__What you should do__: Word for word, transcribe the lines below and drop the pictures.

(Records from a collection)
::::::::

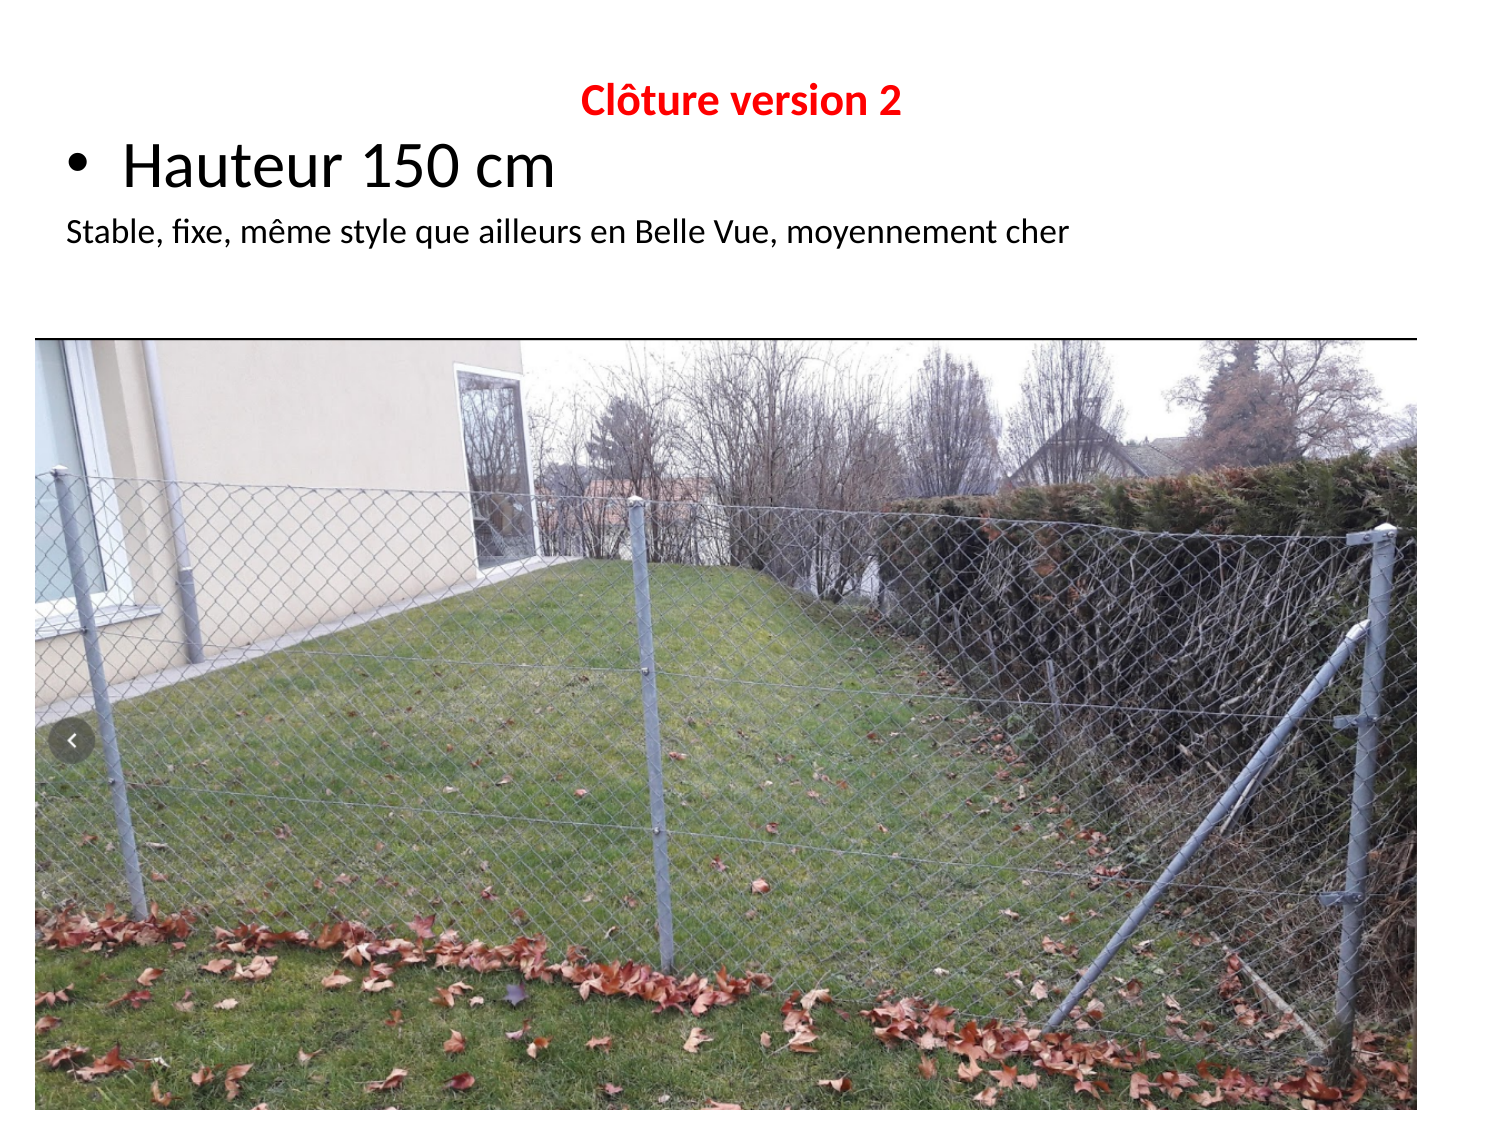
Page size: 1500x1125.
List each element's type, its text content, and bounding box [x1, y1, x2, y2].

picture [35, 337, 1417, 1110]
list Hauteur 150 cm Stable, fixe, même style que ailleurs en Belle Vue, moyennement cher [51, 113, 1402, 336]
title Clôture version 2 [66, 3, 1417, 192]
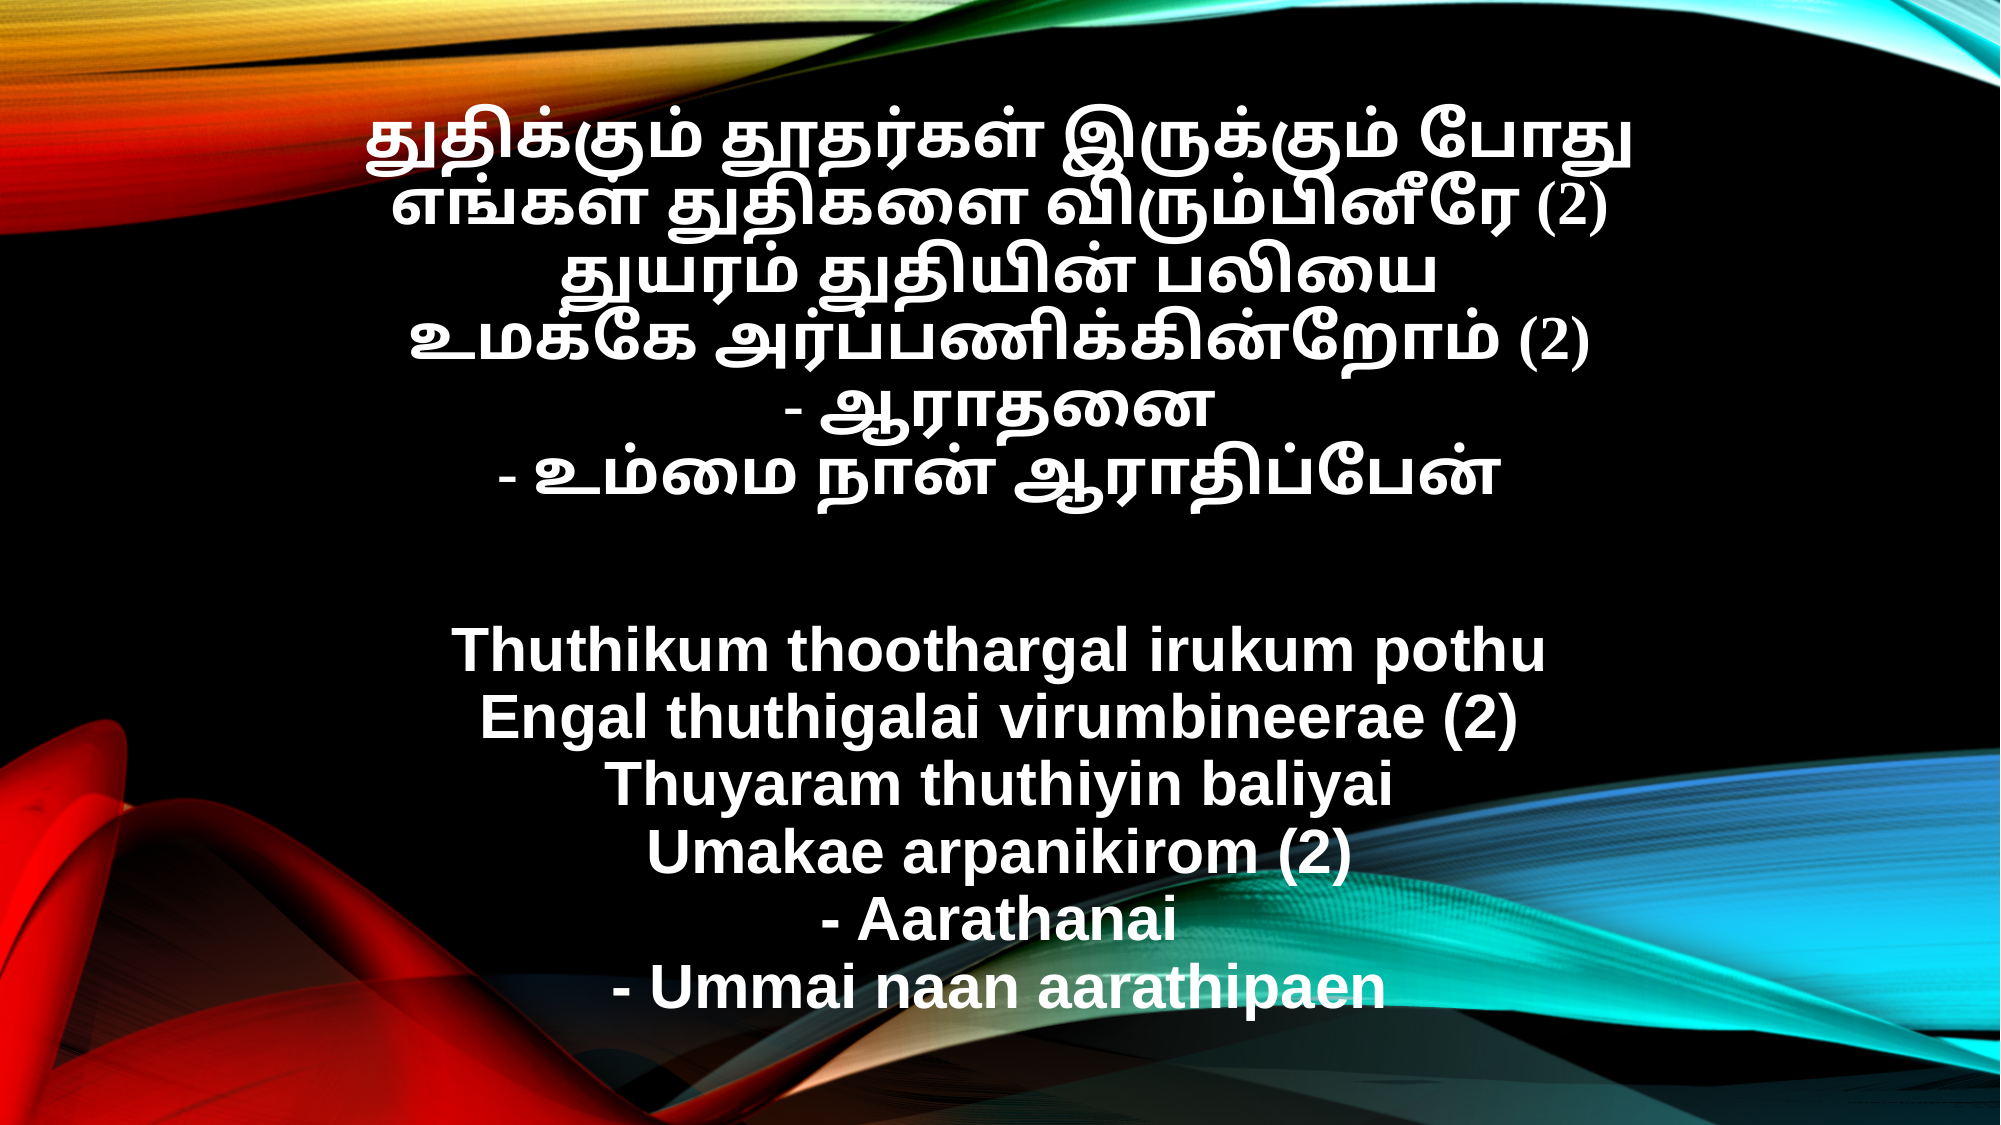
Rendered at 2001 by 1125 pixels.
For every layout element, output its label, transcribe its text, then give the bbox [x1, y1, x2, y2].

subtitle துதிக்கும் தூதர்கள் இருக்கும் போது எங்கள் துதிகளை விரும்பினீரே (2) துயரம் துதியின் பலியை உமக்கே அர்ப்பணிக்கின்றோம் (2) - ஆராதனை - உம்மை நான் ஆராதிப்பேன் Thuthikum thoothargal irukum pothu Engal thuthigalai virumbineerae (2) Thuyaram thuthiyin baliyai Umakae arpanikirom (2) - Aarathanai - Ummai naan aarathipaen [0, 0, 2000, 1125]
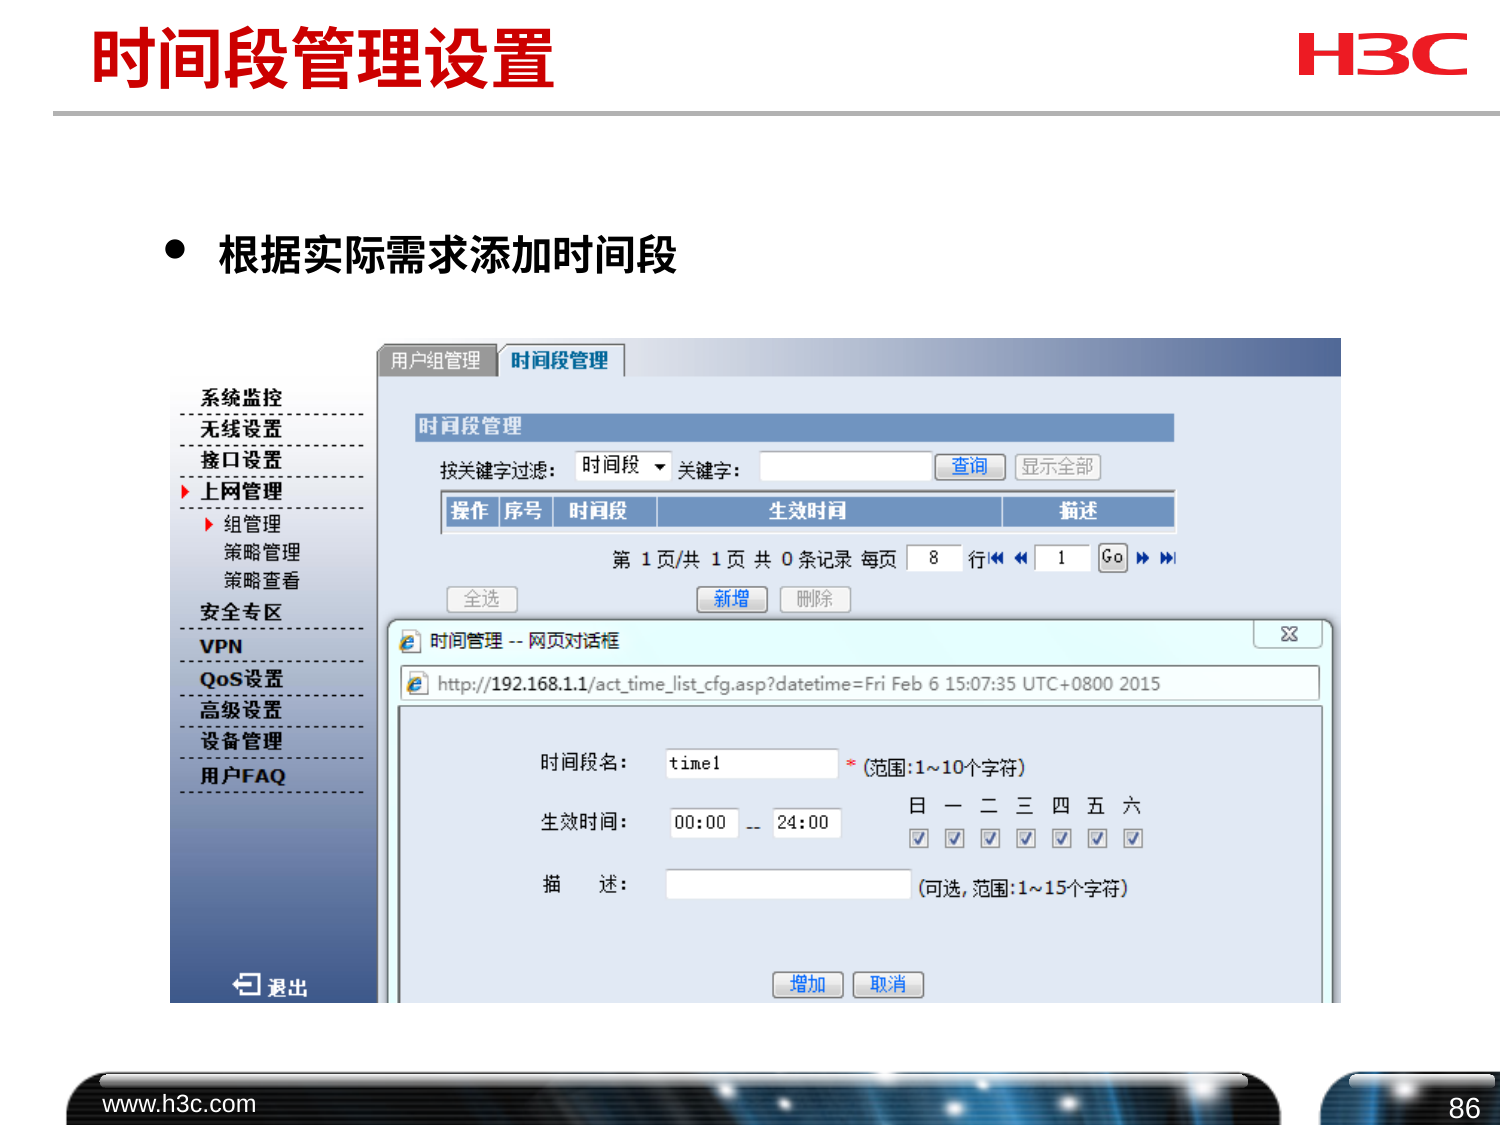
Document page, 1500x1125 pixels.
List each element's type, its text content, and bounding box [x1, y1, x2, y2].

picture [1299, 33, 1467, 75]
title 时间段管理设置 [75, 7, 1263, 108]
picture [50, 1051, 1500, 1125]
list 根据实际需求添加时间段 [147, 196, 1353, 977]
picture [170, 337, 1341, 1003]
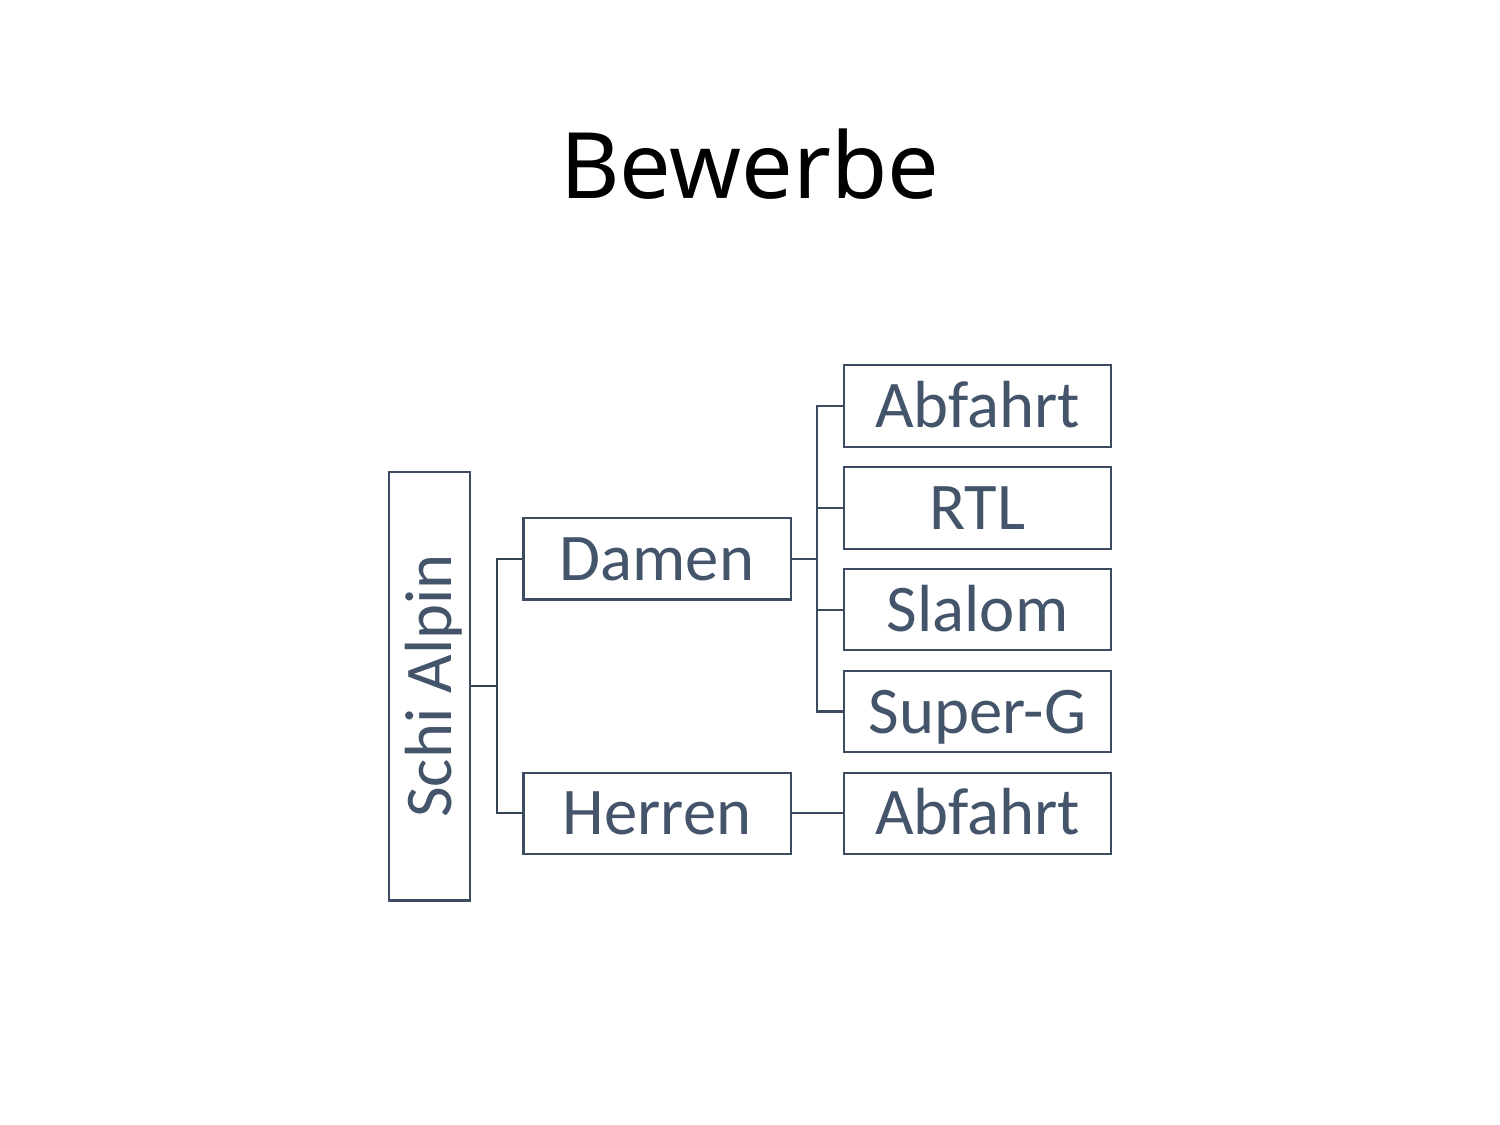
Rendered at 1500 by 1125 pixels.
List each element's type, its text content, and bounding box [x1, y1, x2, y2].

title Bewerbe [103, 59, 1397, 278]
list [103, 365, 1397, 901]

::::::::

__Expected answer__:
Page size: 1500x1125.
List each element's type, its text content, and bounding box [x1, y1, x2, y2].

picture [35, 337, 1417, 1110]
list Hauteur 150 cm Stable, fixe, même style que ailleurs en Belle Vue, moyennement cher [51, 113, 1402, 336]
title Clôture version 2 [66, 3, 1417, 192]
Rendered at 2001 by 1125 pixels.
For every layout element, output its label, transcribe its text, then give the bbox [x1, y1, x2, y2].

subtitle துதிக்கும் தூதர்கள் இருக்கும் போது எங்கள் துதிகளை விரும்பினீரே (2) துயரம் துதியின் பலியை உமக்கே அர்ப்பணிக்கின்றோம் (2) - ஆராதனை - உம்மை நான் ஆராதிப்பேன் Thuthikum thoothargal irukum pothu Engal thuthigalai virumbineerae (2) Thuyaram thuthiyin baliyai Umakae arpanikirom (2) - Aarathanai - Ummai naan aarathipaen [0, 0, 2000, 1125]
Document page, 1500x1125 pixels.
List each element's type, its text content, and bounding box [x1, y1, x2, y2].

picture [1299, 33, 1467, 75]
title 时间段管理设置 [75, 7, 1263, 108]
picture [50, 1051, 1500, 1125]
list 根据实际需求添加时间段 [147, 196, 1353, 977]
picture [170, 337, 1341, 1003]
Rendered at 1500 by 1125 pixels.
List each element's type, its text content, and bounding box [x1, y1, x2, y2].

title Bewerbe [103, 59, 1397, 278]
list [103, 365, 1397, 901]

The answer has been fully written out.